Five Ways to Instantly Improve Your PPC Campaign
I want you to run a quick experiment: look at the results for the search term "Worst SAT Tutoring Company in America."
Kaplan, Princeton Review, and all the other biggest firms are PAYING for ads to show up under this search, and if someone clicks on their ads, those companies are coughing up about $2-6 a click. That, my friends, is called "Paying The Idiot Tax."
You may have heard of the Idiot Tax before- it's how Google makes more than half of its money. The idiot tax is a fine leveraged on those who don't take the time to learn about proper PPC advertising.
Pay Per Click advertising is effective - people who tell you otherwise have no clue what they're talking about. But you can't just turn on a PPC campaign and expect to get instant, high-quality leads for cheap - you need to put in work. Think of PPC as a treadmill - buying it isn't going to get you a six-pack; you need to use the damn thing if you're looking for results, and you need to use it correctly.
Following are five tips that will keep you from paying the Idiot Tax yourself. None of them will take you more than 5 minutes, and all of them will save you hundreds or thousands of dollars over the long term.
1. Add negative keywords to your campaigns. Negative keywords are words that block your ad from showing up in searches that contain them - for instance, if you're trying to sell an expensive product, block out "free" and "cheap." Don't pay for clicks you don't want. And definitely get rid of "worst, sh*tty, terrible," etc. - not a good idea to pay for those.

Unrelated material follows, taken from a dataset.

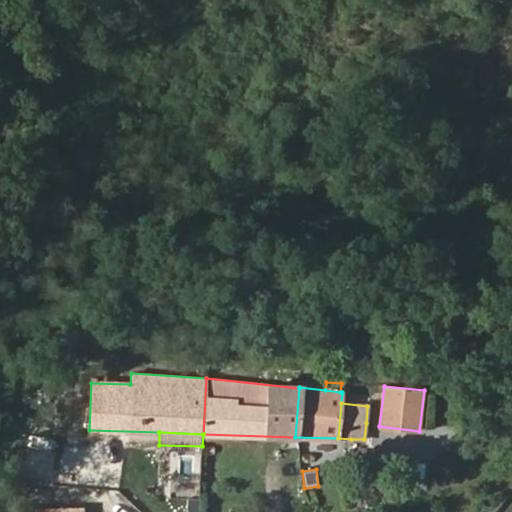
All buildings are outlined.
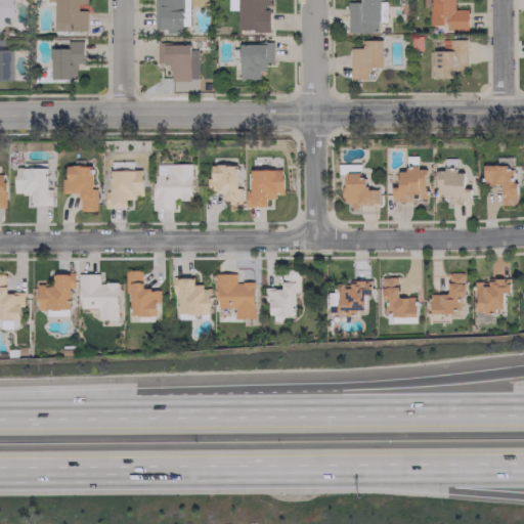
[(0,0),(0,16),(9,16),(8,0),(0,0)]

2. Run two ads at a time (and ONLY two ads), tweaking one variable at a time. If you want to get great results, you need to "split-test" your ads. Change one thing about the ads (title text, body text, etc.) and keep everything else the same, and then axe the one with the lowest click-through rate. Then create a new ad with a different variable tweaked and repeat this process. The higher the click-through rate, the less money you'll pay for ads and the more relevant they'll be to the people searching for you. If you switch more than one variable at a time, you'll never know what people are and aren't reacting to and what's most effective.